TEXTO DE ESTUDIO ::
..............................
En México ya perdimos las cuentas cronológicas para medirle el tiempo a las transiciones. Para no irnos más lejos, hay quienes opinan que devienen del plan maderista para derrocar con las armas en la mano a Porfirio Díaz en 1910; otros dicen que fue nuestro 68 el que desembocó en nuestra precaria vida democrática; otros hablan del quiebre de la elección de Carlos Salinas, que le hurtó la Presidencia al ingeniero Cuauhtémoc Cárdenas; otros, del 2000 foxista, y hasta quienes nos alertan de que nuestra vida política es la búsqueda de una transición permanente que nunca llegará. En fin, no sabemos ni desde cuando ni a dónde, y en buena medida la responsabilidad de todo esto es la carencia de un sistema de partidos soportado en un pragmatismo de ruindades, en proyectos exclusivamente de poder o en una demagogia dentro de la que es muy difícil escudriñar racionalmente rumbos y puertos deseables para el país. Nuestras campañas políticas, ahora, son para ver quién da más, aunque la historia posterior es de que ese “más” ni llega, ni puede llegar.

Un sino nos persigue: toda elección presidencial se presenta como la posibilidad de un movimiento telúrico devastador. En ese sentido, no tenemos elecciones dentro de una normalidad democrática. Esto lo corrobora la historia. No deseo expresar una explicación de los porqué de esta circunstancia; en cambio, sí subrayar cómo el poder presidencial habido en México aporta una de las fuentes de ese designio que se viste de destino, de fatalidad.
..............................
SECCIÓN DE DATOS ::
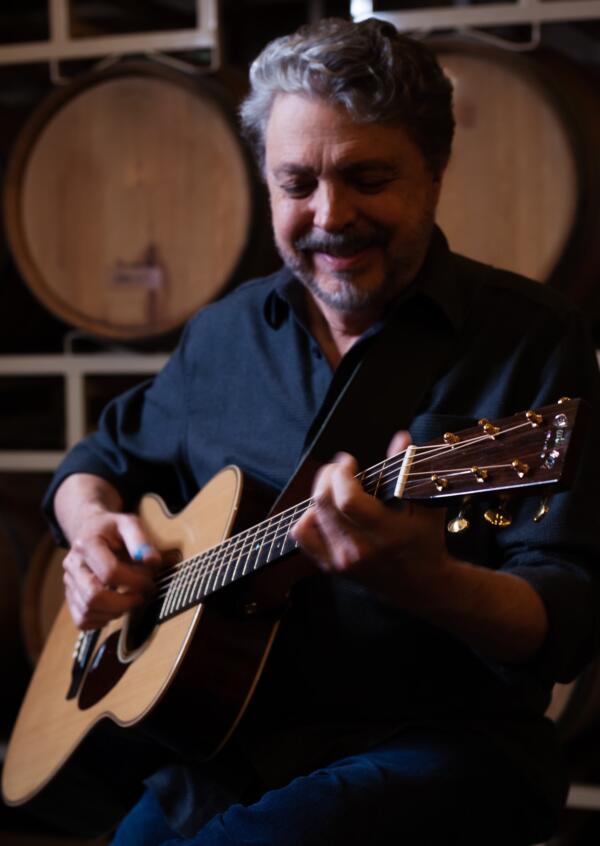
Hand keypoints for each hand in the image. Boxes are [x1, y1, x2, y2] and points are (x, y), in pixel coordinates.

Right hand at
..............................
CÓMO RESOLVERLA :: En el texto sobre las transiciones en México, ¿a quién le hurtó la Presidencia la elección de Carlos Salinas?

TU RESPUESTA :: Al ingeniero Cuauhtémoc Cárdenas.